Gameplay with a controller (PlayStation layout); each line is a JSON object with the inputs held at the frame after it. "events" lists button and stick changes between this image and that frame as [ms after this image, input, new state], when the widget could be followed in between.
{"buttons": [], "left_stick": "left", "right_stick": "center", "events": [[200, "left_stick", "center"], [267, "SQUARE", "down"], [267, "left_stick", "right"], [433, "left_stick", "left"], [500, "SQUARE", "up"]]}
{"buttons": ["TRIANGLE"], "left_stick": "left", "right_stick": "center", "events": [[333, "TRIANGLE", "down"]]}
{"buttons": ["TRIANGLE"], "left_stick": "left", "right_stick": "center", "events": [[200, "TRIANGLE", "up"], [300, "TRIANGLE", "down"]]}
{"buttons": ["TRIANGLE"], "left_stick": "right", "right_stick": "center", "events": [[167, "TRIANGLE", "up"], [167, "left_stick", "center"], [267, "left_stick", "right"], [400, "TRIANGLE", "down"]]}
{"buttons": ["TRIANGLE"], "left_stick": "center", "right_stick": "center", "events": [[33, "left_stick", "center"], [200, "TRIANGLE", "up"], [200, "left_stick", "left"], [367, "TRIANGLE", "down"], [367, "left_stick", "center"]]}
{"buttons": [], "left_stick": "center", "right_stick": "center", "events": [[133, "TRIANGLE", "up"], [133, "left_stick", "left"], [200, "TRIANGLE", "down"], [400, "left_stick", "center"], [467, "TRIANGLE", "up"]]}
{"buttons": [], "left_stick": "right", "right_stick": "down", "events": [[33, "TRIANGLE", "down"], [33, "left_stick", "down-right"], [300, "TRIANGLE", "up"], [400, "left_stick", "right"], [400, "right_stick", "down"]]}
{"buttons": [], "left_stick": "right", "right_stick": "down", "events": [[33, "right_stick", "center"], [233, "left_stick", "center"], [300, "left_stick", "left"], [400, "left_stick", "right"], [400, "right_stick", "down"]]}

___

- [WHAT TO WORK ON]
Show all lines from the listing above in which "TRIANGLE" appears.

- [EXERCISE RESULT]
{"buttons": ["TRIANGLE"], "left_stick": "left", "right_stick": "center", "events": [[333, "TRIANGLE", "down"]]}
{"buttons": ["TRIANGLE"], "left_stick": "left", "right_stick": "center", "events": [[200, "TRIANGLE", "up"], [300, "TRIANGLE", "down"]]}
{"buttons": ["TRIANGLE"], "left_stick": "right", "right_stick": "center", "events": [[167, "TRIANGLE", "up"], [167, "left_stick", "center"], [267, "left_stick", "right"], [400, "TRIANGLE", "down"]]}
{"buttons": ["TRIANGLE"], "left_stick": "center", "right_stick": "center", "events": [[33, "left_stick", "center"], [200, "TRIANGLE", "up"], [200, "left_stick", "left"], [367, "TRIANGLE", "down"], [367, "left_stick", "center"]]}
{"buttons": [], "left_stick": "center", "right_stick": "center", "events": [[133, "TRIANGLE", "up"], [133, "left_stick", "left"], [200, "TRIANGLE", "down"], [400, "left_stick", "center"], [467, "TRIANGLE", "up"]]}
{"buttons": [], "left_stick": "right", "right_stick": "down", "events": [[33, "TRIANGLE", "down"], [33, "left_stick", "down-right"], [300, "TRIANGLE", "up"], [400, "left_stick", "right"], [400, "right_stick", "down"]]}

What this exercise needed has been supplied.